Rewrite the lines from the start of the records through the line containing "Nancy Blacksher", inclusive, replacing "Ubuntu" with "Mint" and changing nothing else. Leave out the pictures.

Records provided:
* * * * *
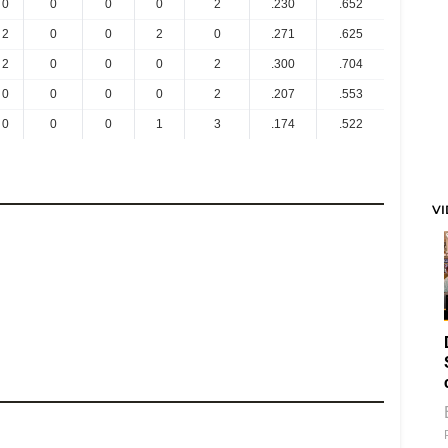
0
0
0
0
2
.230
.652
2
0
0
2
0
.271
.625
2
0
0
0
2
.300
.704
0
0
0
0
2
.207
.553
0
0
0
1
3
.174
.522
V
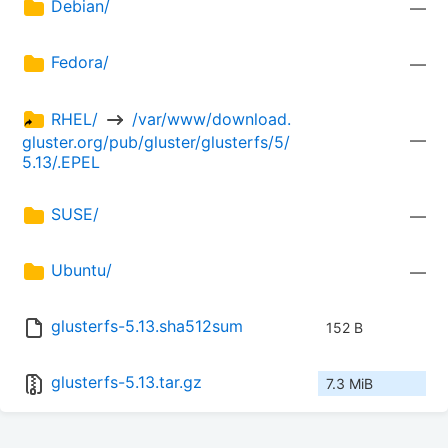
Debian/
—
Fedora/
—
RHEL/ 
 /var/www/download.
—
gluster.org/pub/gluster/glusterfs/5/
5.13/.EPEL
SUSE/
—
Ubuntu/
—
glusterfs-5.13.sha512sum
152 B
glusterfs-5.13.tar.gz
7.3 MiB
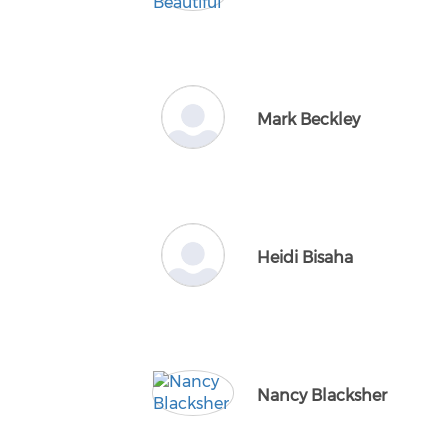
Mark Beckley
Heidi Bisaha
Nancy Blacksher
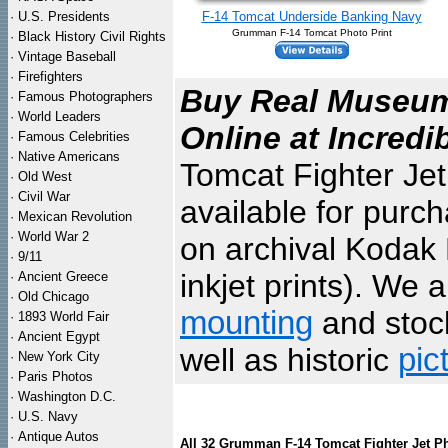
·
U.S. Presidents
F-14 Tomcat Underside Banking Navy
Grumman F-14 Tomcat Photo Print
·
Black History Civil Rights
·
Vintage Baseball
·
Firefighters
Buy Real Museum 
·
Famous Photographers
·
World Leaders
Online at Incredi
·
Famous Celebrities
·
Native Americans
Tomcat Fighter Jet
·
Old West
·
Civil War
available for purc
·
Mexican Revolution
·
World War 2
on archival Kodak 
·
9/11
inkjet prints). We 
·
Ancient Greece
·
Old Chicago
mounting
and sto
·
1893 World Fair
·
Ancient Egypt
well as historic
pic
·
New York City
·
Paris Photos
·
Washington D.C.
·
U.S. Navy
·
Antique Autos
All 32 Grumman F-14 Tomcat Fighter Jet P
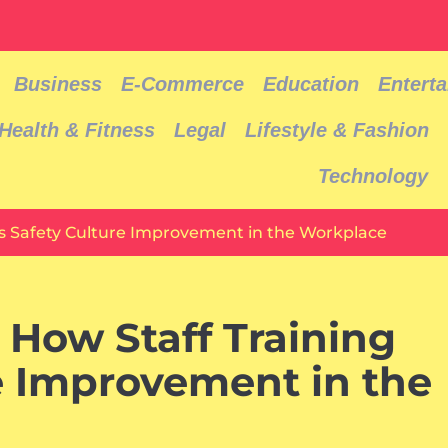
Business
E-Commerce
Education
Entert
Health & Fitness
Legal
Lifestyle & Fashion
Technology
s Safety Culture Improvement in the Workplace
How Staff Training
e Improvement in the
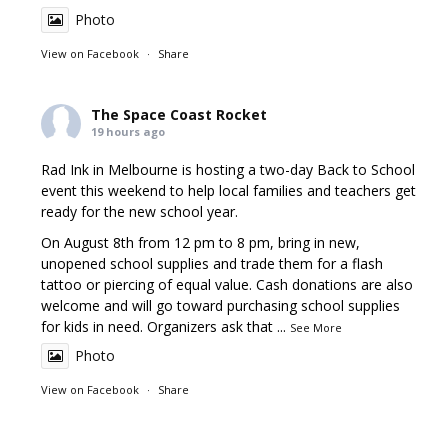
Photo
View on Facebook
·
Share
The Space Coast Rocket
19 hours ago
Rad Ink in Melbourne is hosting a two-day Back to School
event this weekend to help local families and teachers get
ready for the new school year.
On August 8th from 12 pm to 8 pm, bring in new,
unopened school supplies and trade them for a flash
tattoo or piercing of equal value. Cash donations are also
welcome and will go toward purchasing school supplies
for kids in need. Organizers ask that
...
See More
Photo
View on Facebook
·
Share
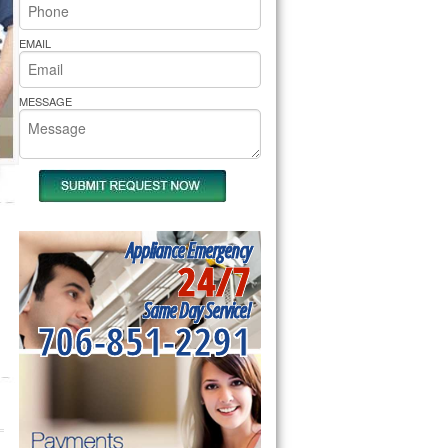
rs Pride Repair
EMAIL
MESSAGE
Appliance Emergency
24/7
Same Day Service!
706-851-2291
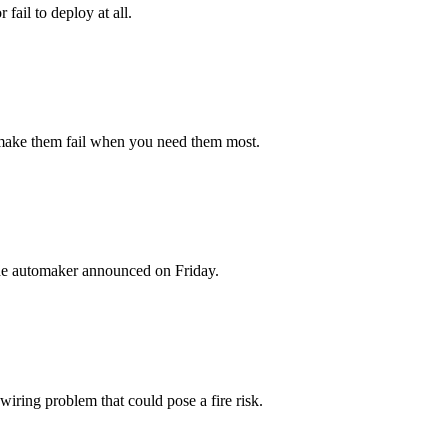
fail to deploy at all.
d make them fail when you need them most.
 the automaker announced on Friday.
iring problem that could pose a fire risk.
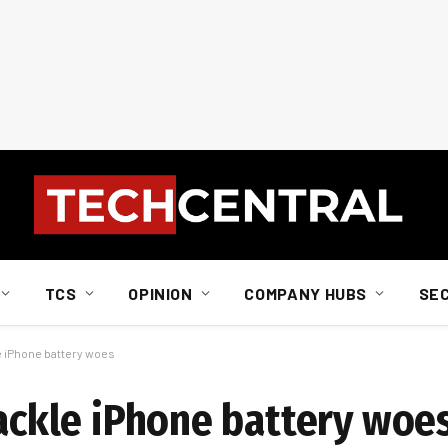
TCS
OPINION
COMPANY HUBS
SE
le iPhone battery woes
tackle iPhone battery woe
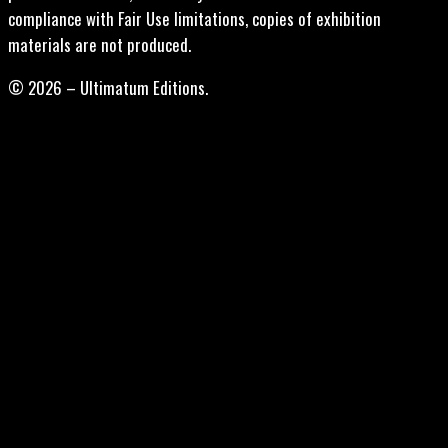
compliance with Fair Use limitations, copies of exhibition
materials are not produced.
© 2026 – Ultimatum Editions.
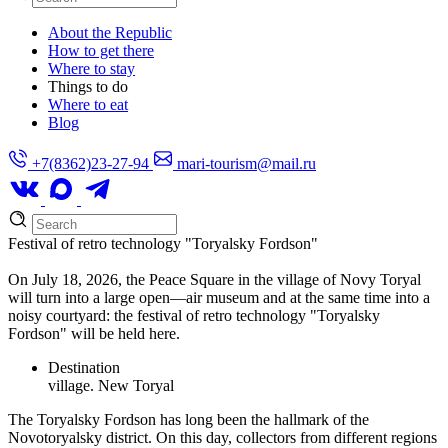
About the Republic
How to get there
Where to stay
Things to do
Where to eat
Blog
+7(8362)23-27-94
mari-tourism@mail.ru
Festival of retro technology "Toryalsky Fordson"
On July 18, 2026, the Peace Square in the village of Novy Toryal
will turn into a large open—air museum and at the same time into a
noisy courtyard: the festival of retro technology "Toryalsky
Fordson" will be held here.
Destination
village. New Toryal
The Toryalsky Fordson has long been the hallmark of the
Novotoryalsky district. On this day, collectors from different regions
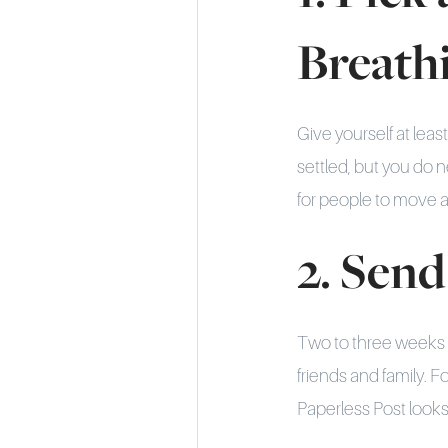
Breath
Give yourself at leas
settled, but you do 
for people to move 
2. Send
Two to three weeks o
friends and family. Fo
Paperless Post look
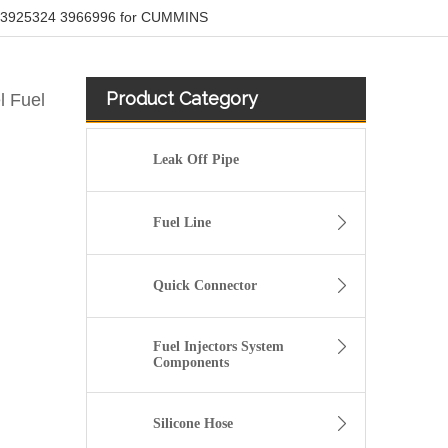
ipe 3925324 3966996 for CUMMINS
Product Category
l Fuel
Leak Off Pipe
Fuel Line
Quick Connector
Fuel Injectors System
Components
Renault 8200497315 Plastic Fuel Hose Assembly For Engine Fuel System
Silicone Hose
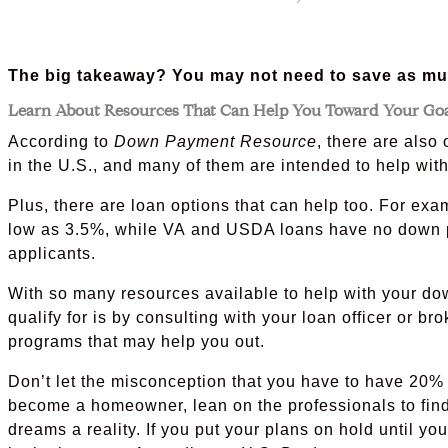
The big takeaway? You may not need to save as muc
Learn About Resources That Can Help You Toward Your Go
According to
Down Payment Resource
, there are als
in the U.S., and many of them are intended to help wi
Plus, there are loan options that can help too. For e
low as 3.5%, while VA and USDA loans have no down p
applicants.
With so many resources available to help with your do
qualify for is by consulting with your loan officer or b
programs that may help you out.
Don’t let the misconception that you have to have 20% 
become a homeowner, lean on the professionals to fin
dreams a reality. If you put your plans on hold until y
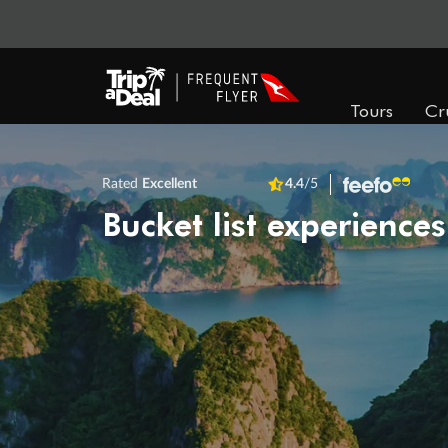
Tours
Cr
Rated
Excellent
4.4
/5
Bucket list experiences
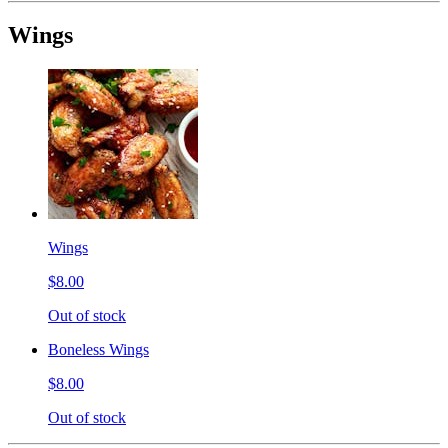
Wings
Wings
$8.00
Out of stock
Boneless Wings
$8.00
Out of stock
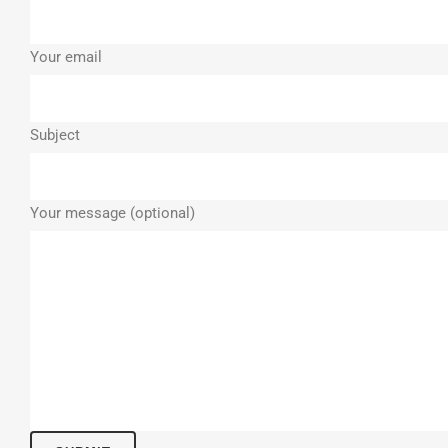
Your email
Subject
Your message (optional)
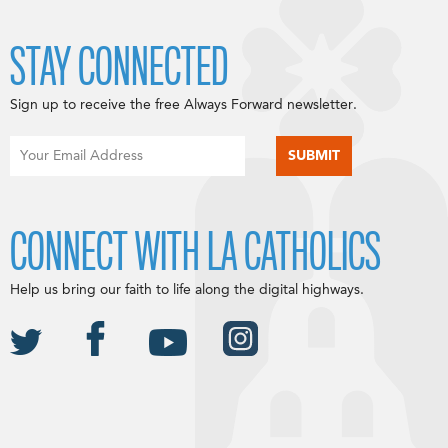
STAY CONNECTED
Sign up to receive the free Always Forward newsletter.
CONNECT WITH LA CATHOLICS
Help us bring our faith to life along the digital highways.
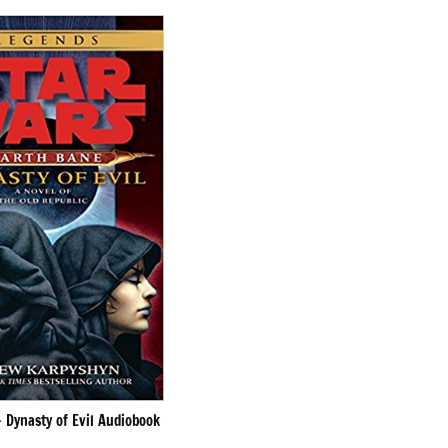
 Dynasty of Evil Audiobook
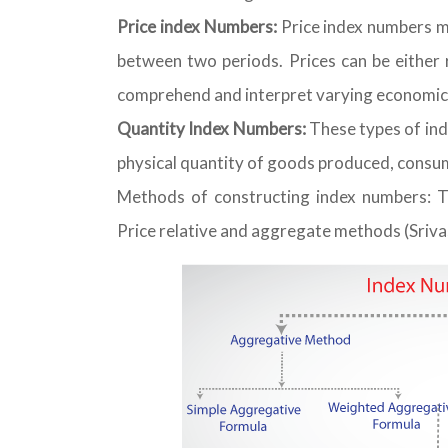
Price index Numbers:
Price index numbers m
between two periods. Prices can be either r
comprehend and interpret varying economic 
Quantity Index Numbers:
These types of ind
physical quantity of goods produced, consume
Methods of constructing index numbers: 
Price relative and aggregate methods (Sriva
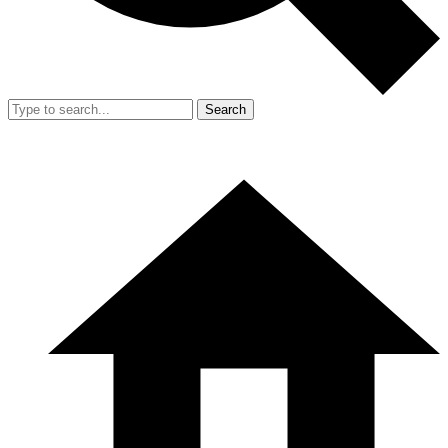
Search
* * * * *
Expected answer:
0
0
0
0
2
.230
.652
2
0
0
2
0
.271
.625
2
0
0
0
2
.300
.704
0
0
0
0
2
.207
.553
0
0
0
1
3
.174
.522
V
Debian/
—
Fedora/
—
RHEL/ 
 /var/www/download.
—
gluster.org/pub/gluster/glusterfs/5/
5.13/.EPEL
SUSE/
—
Mint/
—
glusterfs-5.13.sha512sum
152 B
glusterfs-5.13.tar.gz
7.3 MiB
Mark Beckley
Heidi Bisaha
Nancy Blacksher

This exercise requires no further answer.